Conte : Les yeux de l'âme - Anonyme
Deux hommes, tous les deux gravement malades, occupaient ma même chambre d'hôpital. L'un d'eux devait s'asseoir dans son lit pendant une heure chaque après-midi, afin de mieux respirer. Son lit était à côté de la seule fenêtre de la chambre. L'autre devait passer ses journées couché sur le dos.
Les deux compagnons d'infortune se parlaient pendant les heures. Ils parlaient de leurs épouses et familles, décrivaient leur maison, leur travail, leur participation dans le service militaire et les endroits où ils avaient été en vacances. Et chaque après-midi, quand l'homme dans le lit près de la fenêtre pouvait s'asseoir, il passait le temps à décrire à son compagnon de chambre tout ce qu'il voyait dehors. L'homme dans l'autre lit commença à vivre pour ces périodes d'une heure où son monde était élargi et égayé par toutes les activités et les couleurs du monde extérieur :
De la chambre, la vue donnait sur un parc avec un beau lac. Les canards et les cigognes jouaient sur l'eau tandis que les enfants faisaient voguer leurs bateaux modèles réduits. Les amoureux marchaient bras dessus, bras dessous, parmi des fleurs aux couleurs de l'arc-en-ciel. De grands arbres décoraient le paysage et on pouvait apercevoir au loin, la ville se dessiner. Pendant que l'homme près de la fenêtre décrivait tous ces détails, l'homme de l'autre côté de la chambre fermait les yeux et imaginait la scène pittoresque. Lors d'un bel après-midi, l'homme près de la fenêtre décrivit une parade qui passait par-là. Bien que l'autre n'ait pu entendre l'orchestre, il pouvait le voir avec les yeux de son imagination, tellement son compagnon le dépeignait de façon vivante.
Les jours et les semaines passèrent. Un matin, l'infirmière trouva le corps sans vie de l'homme près de la fenêtre, mort paisiblement dans son sommeil. Dès qu'il sentit que le temps était approprié, l'autre demanda s'il pouvait être déplacé à côté de la fenêtre. L'infirmière, heureuse de lui accorder cette petite faveur, s'assura de son confort, puis le laissa seul.
Lentement, péniblement, le malade se souleva un peu, en s'appuyant sur un coude pour jeter son premier coup d'œil dehors : enfin, Il aurait la joie de voir par lui-même ce que son ami lui avait décrit. Il s'étira pour se tourner lentement vers la fenêtre près du lit. Or, ce qu'il vit, fut un mur !

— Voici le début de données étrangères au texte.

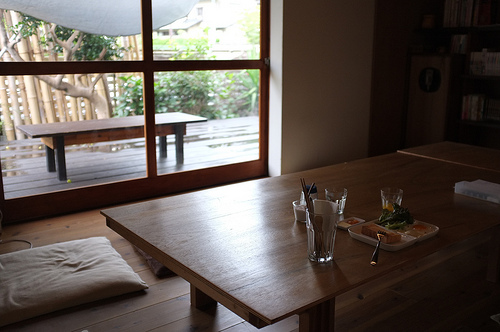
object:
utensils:
[300, 177, 314, 214]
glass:
[308, 216, 331, 254]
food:
[385, 232, 402, 245]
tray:
[343, 206, 443, 255]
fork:
[370, 230, 391, 266]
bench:
[16, 107, 207, 176]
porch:
[0, 114, 261, 200]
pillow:
[1, 234, 152, 327]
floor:
[0, 176, 291, 331]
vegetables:
[386, 218, 417, 231]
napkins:
[452, 178, 500, 207]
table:
[95, 138, 500, 332]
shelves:
[413, 22, 500, 39]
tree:
[0, 8, 137, 120]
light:
[200, 182, 273, 275]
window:
[0, 0, 146, 62]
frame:
[2, 0, 273, 222]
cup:
[304, 199, 342, 264]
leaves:
[161, 105, 173, 112]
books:
[468, 96, 480, 122]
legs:
[188, 283, 221, 317]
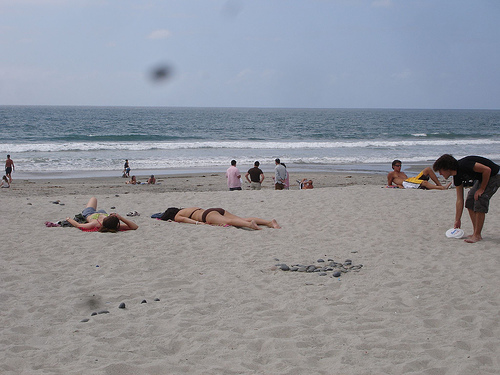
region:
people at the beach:
[0, 17, 497, 372]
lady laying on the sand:
[146, 182, 285, 239]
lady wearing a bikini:
[148, 188, 303, 247]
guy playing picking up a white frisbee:
[401, 137, 498, 251]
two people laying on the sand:
[34, 179, 285, 254]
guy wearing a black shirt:
[431, 142, 499, 254]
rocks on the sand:
[257, 232, 378, 302]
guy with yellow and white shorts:
[381, 151, 445, 200]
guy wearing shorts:
[434, 144, 499, 258]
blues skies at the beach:
[0, 0, 499, 374]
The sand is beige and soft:
[185, 282, 453, 363]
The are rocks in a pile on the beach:
[268, 251, 363, 286]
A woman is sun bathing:
[159, 204, 286, 237]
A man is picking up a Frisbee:
[431, 145, 498, 247]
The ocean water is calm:
[49, 107, 415, 129]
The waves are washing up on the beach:
[30, 131, 366, 165]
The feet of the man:
[461, 224, 486, 250]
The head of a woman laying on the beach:
[97, 211, 123, 236]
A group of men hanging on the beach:
[223, 153, 293, 191]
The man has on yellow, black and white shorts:
[401, 163, 431, 194]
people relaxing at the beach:
[0, 150, 499, 245]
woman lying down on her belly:
[158, 204, 282, 232]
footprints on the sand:
[276, 247, 362, 281]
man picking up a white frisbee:
[446, 220, 466, 240]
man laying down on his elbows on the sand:
[386, 159, 453, 191]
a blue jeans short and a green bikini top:
[81, 203, 112, 223]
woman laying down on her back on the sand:
[66, 197, 139, 231]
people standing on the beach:
[225, 158, 291, 193]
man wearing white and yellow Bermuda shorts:
[404, 167, 431, 192]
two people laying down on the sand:
[125, 172, 159, 185]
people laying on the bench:
[51, 189, 293, 244]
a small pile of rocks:
[286, 246, 351, 288]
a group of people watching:
[221, 143, 303, 191]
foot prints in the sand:
[153, 307, 432, 362]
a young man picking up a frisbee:
[431, 143, 493, 258]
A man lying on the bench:
[383, 159, 450, 207]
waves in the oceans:
[3, 132, 495, 157]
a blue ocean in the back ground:
[15, 106, 498, 146]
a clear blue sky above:
[18, 24, 478, 99]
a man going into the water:
[3, 153, 30, 188]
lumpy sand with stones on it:
[245, 248, 417, 330]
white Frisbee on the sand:
[425, 227, 463, 250]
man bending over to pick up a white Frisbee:
[432, 151, 499, 268]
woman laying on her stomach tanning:
[146, 196, 294, 246]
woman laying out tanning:
[33, 193, 297, 245]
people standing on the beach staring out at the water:
[192, 79, 337, 202]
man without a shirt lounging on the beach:
[375, 153, 434, 192]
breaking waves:
[248, 97, 495, 153]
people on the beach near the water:
[106, 124, 173, 193]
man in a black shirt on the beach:
[243, 134, 269, 211]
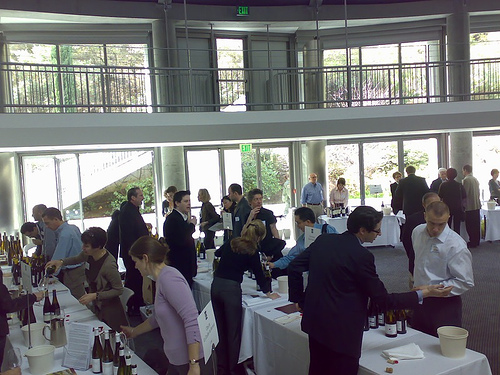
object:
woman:
[121, 236, 209, 375]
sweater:
[147, 267, 205, 365]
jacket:
[288, 230, 420, 333]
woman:
[46, 226, 126, 335]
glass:
[34, 278, 50, 306]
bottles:
[395, 301, 408, 335]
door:
[56, 151, 85, 235]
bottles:
[384, 301, 397, 339]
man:
[163, 191, 198, 292]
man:
[42, 207, 86, 301]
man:
[301, 173, 327, 224]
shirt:
[51, 221, 86, 271]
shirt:
[329, 186, 348, 209]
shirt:
[246, 207, 278, 242]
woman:
[205, 220, 283, 375]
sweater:
[59, 250, 124, 310]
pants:
[210, 278, 243, 374]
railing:
[0, 57, 500, 113]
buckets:
[437, 325, 470, 358]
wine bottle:
[100, 330, 114, 375]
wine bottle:
[90, 328, 104, 374]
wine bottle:
[43, 289, 54, 323]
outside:
[0, 34, 500, 222]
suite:
[287, 230, 426, 375]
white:
[241, 273, 309, 374]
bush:
[241, 147, 291, 205]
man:
[413, 201, 476, 341]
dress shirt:
[412, 222, 475, 296]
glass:
[124, 338, 135, 360]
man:
[285, 207, 453, 375]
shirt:
[273, 223, 340, 270]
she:
[46, 227, 131, 342]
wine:
[44, 265, 56, 278]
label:
[385, 323, 397, 335]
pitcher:
[42, 317, 68, 348]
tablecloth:
[238, 275, 308, 375]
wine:
[42, 289, 53, 324]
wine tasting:
[0, 0, 499, 375]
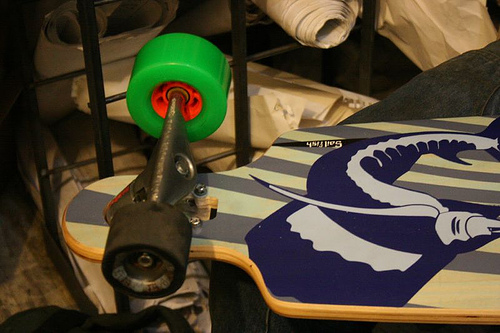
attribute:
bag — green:
[0, 305, 193, 331]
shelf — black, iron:
[12, 0, 379, 331]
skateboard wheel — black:
[84, 173, 206, 331]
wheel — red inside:
[123, 31, 228, 141]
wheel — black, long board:
[97, 205, 197, 311]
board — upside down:
[52, 23, 496, 320]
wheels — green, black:
[84, 31, 222, 300]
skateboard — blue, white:
[98, 137, 485, 285]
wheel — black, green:
[120, 28, 235, 151]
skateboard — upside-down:
[53, 29, 498, 327]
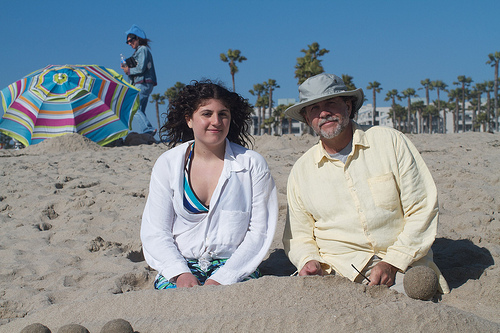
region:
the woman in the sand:
[140, 73, 287, 282]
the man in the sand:
[284, 72, 445, 309]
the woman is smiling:
[130, 70, 275, 182]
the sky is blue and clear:
[15, 2, 496, 53]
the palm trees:
[359, 45, 499, 125]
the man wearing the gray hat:
[267, 65, 392, 128]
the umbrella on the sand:
[0, 49, 139, 155]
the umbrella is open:
[5, 58, 150, 148]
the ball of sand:
[387, 261, 446, 302]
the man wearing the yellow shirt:
[292, 124, 454, 286]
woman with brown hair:
[151, 75, 263, 144]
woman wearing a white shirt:
[147, 128, 264, 273]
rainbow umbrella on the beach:
[10, 58, 140, 143]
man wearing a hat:
[284, 66, 359, 118]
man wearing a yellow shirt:
[297, 170, 417, 248]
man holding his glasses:
[349, 255, 386, 290]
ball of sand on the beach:
[397, 266, 450, 308]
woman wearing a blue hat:
[122, 25, 156, 47]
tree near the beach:
[282, 33, 324, 126]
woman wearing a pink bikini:
[176, 168, 217, 221]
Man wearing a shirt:
[287, 125, 444, 282]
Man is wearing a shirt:
[284, 121, 447, 280]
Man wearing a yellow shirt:
[281, 124, 447, 279]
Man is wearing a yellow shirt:
[280, 122, 440, 283]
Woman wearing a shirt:
[133, 135, 275, 286]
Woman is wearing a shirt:
[138, 135, 278, 292]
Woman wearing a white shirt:
[136, 135, 288, 286]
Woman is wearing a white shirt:
[135, 137, 278, 287]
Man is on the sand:
[280, 63, 457, 297]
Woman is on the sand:
[135, 70, 283, 288]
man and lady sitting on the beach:
[133, 67, 487, 302]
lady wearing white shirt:
[144, 82, 278, 289]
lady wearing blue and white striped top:
[147, 118, 255, 235]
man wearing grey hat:
[253, 61, 404, 147]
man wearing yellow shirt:
[275, 138, 487, 280]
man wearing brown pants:
[302, 205, 456, 307]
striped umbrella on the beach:
[3, 58, 154, 157]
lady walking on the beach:
[113, 27, 178, 119]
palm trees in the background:
[218, 39, 498, 139]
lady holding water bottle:
[110, 46, 170, 96]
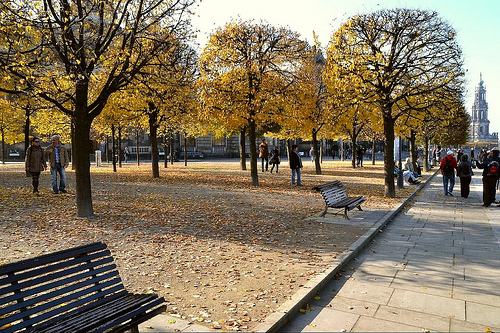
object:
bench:
[0, 240, 167, 332]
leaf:
[1, 158, 438, 333]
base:
[301, 195, 393, 228]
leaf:
[320, 4, 468, 200]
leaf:
[182, 17, 330, 188]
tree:
[3, 0, 198, 221]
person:
[457, 152, 476, 200]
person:
[476, 146, 499, 205]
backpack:
[482, 159, 499, 182]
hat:
[444, 148, 457, 157]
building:
[463, 71, 500, 160]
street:
[249, 157, 500, 333]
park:
[2, 2, 497, 333]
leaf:
[312, 292, 323, 302]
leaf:
[363, 302, 373, 312]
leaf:
[376, 227, 384, 234]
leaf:
[249, 270, 258, 280]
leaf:
[327, 241, 338, 249]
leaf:
[325, 23, 347, 38]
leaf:
[327, 48, 335, 54]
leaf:
[326, 78, 340, 89]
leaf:
[369, 122, 382, 131]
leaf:
[322, 103, 331, 109]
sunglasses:
[31, 138, 42, 145]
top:
[478, 70, 487, 86]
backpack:
[438, 156, 457, 177]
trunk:
[249, 125, 257, 185]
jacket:
[23, 144, 50, 179]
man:
[45, 132, 69, 193]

L'homme demanda à l'infirmière pourquoi son compagnon de chambre décédé, lui avait dépeint une toute autre réalité. L'infirmière répondit que l'homme était aveugle et ne pouvait pas voir le mur. "Peut être a-t-il seulement voulu vous encourager", commenta-t-elle !
Épilogue : il y a un bonheur extraordinaire à rendre d'autres heureux, en dépit de nos propres épreuves. La peine partagée réduit de moitié la douleur, mais le bonheur, une fois partagé, s'en trouve doublé.